_Directions:_
Render every line of the records below as a Markdown table with the columns "Number" and "Line," numbering the rows in order and skipping blank lines. Leave the pictures out of the table.
╭─ Data shown
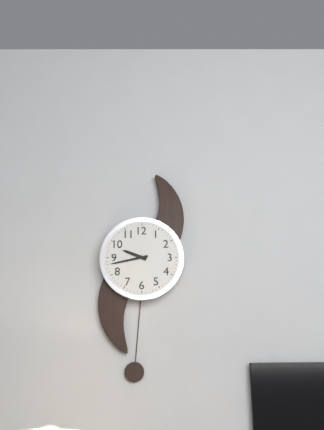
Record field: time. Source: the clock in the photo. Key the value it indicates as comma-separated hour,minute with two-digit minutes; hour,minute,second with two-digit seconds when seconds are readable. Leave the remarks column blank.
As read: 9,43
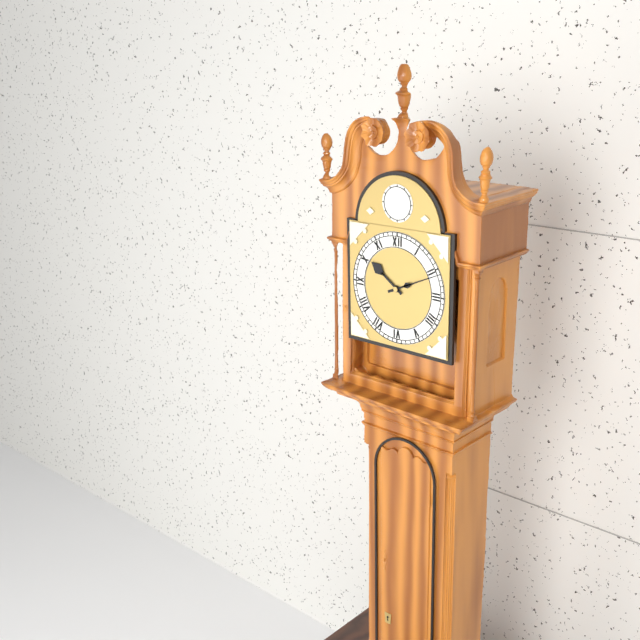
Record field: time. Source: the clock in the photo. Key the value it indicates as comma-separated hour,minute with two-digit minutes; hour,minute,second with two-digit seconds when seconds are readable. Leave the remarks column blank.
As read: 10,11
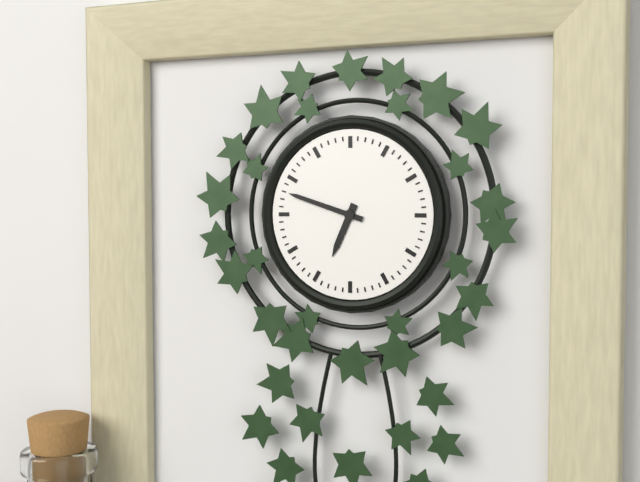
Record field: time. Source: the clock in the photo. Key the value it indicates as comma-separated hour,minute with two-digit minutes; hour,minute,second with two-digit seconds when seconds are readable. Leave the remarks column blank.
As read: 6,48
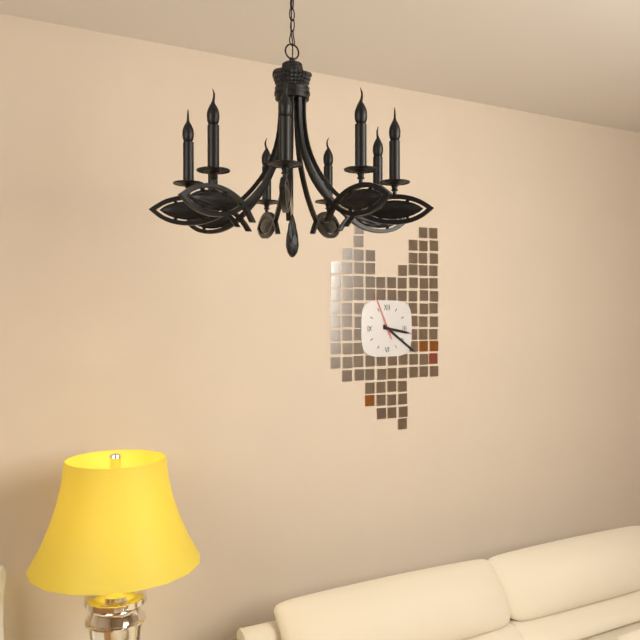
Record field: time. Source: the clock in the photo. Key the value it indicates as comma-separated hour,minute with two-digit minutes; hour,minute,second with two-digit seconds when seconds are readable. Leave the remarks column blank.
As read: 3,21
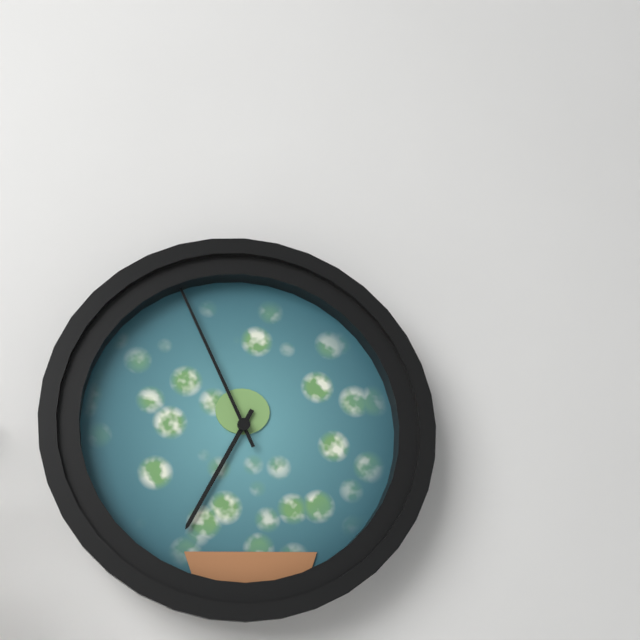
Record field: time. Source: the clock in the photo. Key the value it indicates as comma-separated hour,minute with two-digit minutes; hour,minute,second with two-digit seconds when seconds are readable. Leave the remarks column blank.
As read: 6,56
╰─
_Result of the task:_
| Number | Line |
|---|---|
| 1 | Record field: time. Source: the clock in the photo. Key the value it indicates as comma-separated hour,minute with two-digit minutes; hour,minute,second with two-digit seconds when seconds are readable. Leave the remarks column blank. |
| 2 | As read: 9,43 |
| 3 | Record field: time. Source: the clock in the photo. Key the value it indicates as comma-separated hour,minute with two-digit minutes; hour,minute,second with two-digit seconds when seconds are readable. Leave the remarks column blank. |
| 4 | As read: 10,11 |
| 5 | Record field: time. Source: the clock in the photo. Key the value it indicates as comma-separated hour,minute with two-digit minutes; hour,minute,second with two-digit seconds when seconds are readable. Leave the remarks column blank. |
| 6 | As read: 6,48 |
| 7 | Record field: time. Source: the clock in the photo. Key the value it indicates as comma-separated hour,minute with two-digit minutes; hour,minute,second with two-digit seconds when seconds are readable. Leave the remarks column blank. |
| 8 | As read: 3,21 |
| 9 | Record field: time. Source: the clock in the photo. Key the value it indicates as comma-separated hour,minute with two-digit minutes; hour,minute,second with two-digit seconds when seconds are readable. Leave the remarks column blank. |
| 10 | As read: 6,56 |